Work item: Can you print the data exactly and leave out each image?

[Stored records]
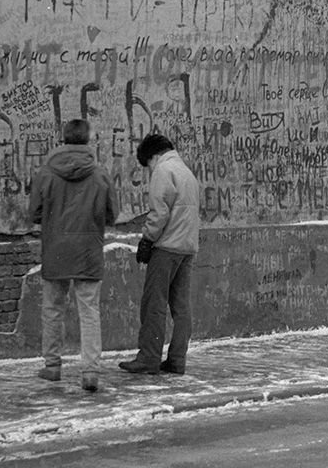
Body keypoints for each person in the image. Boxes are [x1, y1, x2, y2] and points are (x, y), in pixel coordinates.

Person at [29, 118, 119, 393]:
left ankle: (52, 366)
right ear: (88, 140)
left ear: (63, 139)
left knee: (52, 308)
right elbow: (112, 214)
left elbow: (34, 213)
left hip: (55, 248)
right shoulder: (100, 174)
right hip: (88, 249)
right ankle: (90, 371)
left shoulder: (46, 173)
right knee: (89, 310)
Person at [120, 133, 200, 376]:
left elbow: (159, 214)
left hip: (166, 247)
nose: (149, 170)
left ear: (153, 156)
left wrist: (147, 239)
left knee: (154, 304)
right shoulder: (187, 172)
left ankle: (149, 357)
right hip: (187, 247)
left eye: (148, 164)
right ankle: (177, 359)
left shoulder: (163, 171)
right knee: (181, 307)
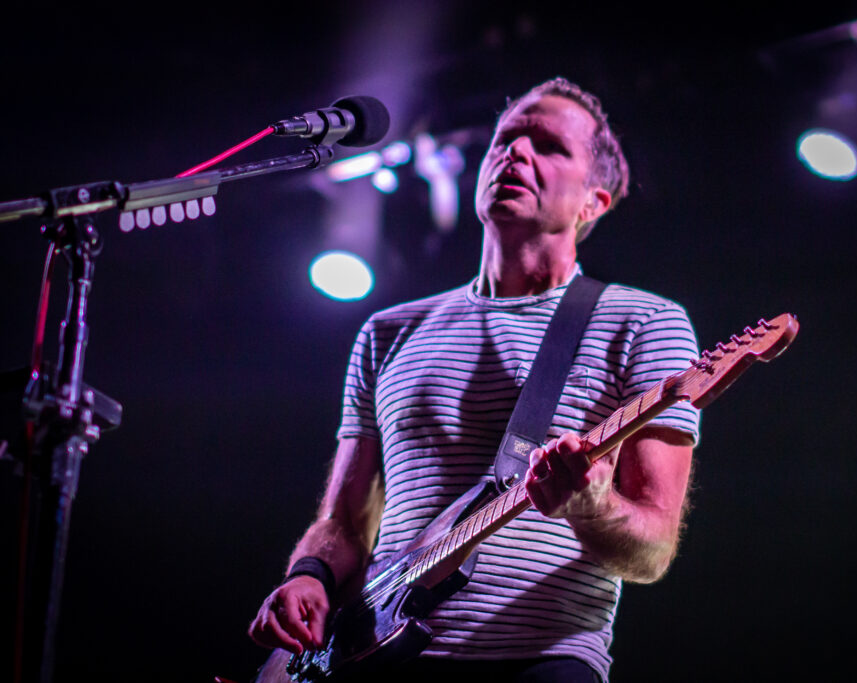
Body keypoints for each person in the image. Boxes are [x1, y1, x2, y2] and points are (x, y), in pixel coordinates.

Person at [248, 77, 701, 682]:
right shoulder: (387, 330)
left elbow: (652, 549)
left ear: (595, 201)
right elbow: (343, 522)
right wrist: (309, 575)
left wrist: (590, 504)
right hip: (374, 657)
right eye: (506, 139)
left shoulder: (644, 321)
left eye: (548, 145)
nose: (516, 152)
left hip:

Written solution:
Body keypoints for each person in the image. Boxes are [x1, y1, x2, y2] and points are (x, y), in pixel coordinates.

Person at [29, 118, 119, 393]:
left ankle: (52, 366)
right ear: (88, 140)
left ear: (63, 139)
left knee: (52, 308)
right elbow: (112, 214)
left elbow: (34, 213)
left hip: (55, 248)
right shoulder: (100, 174)
right hip: (88, 249)
right ankle: (90, 371)
left shoulder: (46, 173)
right knee: (89, 310)
Person at [120, 133, 200, 376]:
left elbow: (159, 214)
left hip: (166, 247)
nose: (149, 170)
left ear: (153, 156)
left wrist: (147, 239)
left knee: (154, 304)
right shoulder: (187, 172)
left ankle: (149, 357)
right hip: (187, 247)
left eye: (148, 164)
right ankle: (177, 359)
left shoulder: (163, 171)
right knee: (181, 307)
Body keypoints for each person in the image. Boxes are [x1, y1, x2, y2] and points are (x, y), in pixel coordinates.

Person at [248, 77, 701, 682]:
right shoulder: (387, 330)
left elbow: (652, 549)
left ear: (595, 201)
right elbow: (343, 522)
right wrist: (309, 575)
left wrist: (590, 504)
right hip: (374, 657)
right eye: (506, 139)
left shoulder: (644, 321)
left eye: (548, 145)
nose: (516, 152)
left hip:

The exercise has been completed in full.